Keeping in mind the role that education played in Elizabeth Harrison’s life and leadership, what other ways does education benefit and hinder the advancement of one’s leadership abilities?
The 1800’s were arguably the most transformative years of American education. That being said, on a nationwide level, very little has changed since. Over two-hundred years ago, women were instrumental to the changes made in education. Keeping this in mind, what group(s) of people do you think will usher in the next overhaul of American education (if there were to be one)?

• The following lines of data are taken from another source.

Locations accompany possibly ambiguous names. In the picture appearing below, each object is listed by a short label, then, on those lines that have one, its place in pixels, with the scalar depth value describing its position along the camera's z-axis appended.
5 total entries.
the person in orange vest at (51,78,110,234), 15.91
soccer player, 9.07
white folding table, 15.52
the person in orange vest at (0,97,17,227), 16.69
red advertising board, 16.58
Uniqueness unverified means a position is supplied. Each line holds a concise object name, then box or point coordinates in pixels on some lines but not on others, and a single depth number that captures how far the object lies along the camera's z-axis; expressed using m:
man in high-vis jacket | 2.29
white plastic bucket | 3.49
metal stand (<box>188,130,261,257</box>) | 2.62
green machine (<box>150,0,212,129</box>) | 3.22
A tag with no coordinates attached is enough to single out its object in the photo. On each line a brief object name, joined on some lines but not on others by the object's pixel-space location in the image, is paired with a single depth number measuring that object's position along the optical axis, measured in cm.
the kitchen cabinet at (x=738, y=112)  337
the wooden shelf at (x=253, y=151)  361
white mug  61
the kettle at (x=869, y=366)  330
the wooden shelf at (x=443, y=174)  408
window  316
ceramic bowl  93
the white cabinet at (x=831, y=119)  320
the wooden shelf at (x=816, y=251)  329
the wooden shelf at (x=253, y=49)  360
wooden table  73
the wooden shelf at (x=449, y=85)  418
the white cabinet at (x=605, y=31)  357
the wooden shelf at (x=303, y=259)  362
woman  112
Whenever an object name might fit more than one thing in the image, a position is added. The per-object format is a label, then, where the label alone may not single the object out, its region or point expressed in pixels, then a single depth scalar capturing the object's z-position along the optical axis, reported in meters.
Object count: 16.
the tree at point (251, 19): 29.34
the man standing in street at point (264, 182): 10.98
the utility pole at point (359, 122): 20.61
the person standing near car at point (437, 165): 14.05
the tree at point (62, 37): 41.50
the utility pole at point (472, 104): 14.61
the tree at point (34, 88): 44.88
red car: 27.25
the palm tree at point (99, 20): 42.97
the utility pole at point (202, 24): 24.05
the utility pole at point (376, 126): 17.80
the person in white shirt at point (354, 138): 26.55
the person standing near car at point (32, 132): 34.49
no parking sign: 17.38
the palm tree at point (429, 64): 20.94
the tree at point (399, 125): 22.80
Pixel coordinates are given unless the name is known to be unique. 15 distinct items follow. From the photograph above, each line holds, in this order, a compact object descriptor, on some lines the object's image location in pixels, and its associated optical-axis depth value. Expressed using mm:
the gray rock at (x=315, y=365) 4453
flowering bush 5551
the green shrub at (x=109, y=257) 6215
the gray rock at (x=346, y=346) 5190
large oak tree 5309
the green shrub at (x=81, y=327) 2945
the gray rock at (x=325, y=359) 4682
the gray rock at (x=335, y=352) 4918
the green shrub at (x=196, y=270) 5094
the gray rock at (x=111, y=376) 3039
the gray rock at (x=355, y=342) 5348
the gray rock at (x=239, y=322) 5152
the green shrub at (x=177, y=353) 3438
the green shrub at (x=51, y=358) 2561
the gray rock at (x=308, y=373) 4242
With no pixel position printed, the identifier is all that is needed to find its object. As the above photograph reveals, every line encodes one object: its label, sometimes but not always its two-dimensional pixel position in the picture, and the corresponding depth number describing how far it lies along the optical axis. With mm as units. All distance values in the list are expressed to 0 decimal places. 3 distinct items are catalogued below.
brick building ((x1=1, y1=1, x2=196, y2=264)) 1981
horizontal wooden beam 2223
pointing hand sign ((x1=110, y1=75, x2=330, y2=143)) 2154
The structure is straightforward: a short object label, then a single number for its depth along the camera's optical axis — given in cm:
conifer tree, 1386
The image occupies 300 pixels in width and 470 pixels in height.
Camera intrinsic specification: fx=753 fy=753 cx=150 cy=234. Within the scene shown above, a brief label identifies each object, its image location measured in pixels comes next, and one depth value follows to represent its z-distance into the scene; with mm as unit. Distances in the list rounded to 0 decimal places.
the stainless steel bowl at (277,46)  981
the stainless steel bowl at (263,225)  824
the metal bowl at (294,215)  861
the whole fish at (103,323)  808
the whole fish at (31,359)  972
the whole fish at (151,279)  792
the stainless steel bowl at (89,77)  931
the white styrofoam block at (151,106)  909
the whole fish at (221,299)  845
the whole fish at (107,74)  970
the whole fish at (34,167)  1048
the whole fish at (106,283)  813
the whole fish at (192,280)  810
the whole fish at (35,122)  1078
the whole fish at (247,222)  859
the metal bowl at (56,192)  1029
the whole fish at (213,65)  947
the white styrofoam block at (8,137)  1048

Genny Beemyn is an influential leader in the field of higher education. As the coordinator of Campus Pride’s Trans Policy Clearinghouse (www.campuspride.org/tpc) and the co-chair of International Pronouns Day (https://pronounsday.org), they have advocated for and spoken to the experiences and needs of trans college students. They have written or edited eleven books/journal issues, including their most recent anthology, Trans People in Higher Education (SUNY Press, 2019).
How does trans activism recognized and encouraged by a college institution like UMass Amherst contribute to the campus dialogue of descriptive leadership? How can leaders (like Genny) empower trans and LGBTQ+ to join the ranks of educational leadership? Through what methods can we support our trans and LGBTQ+ brothers and sisters in a campus setting?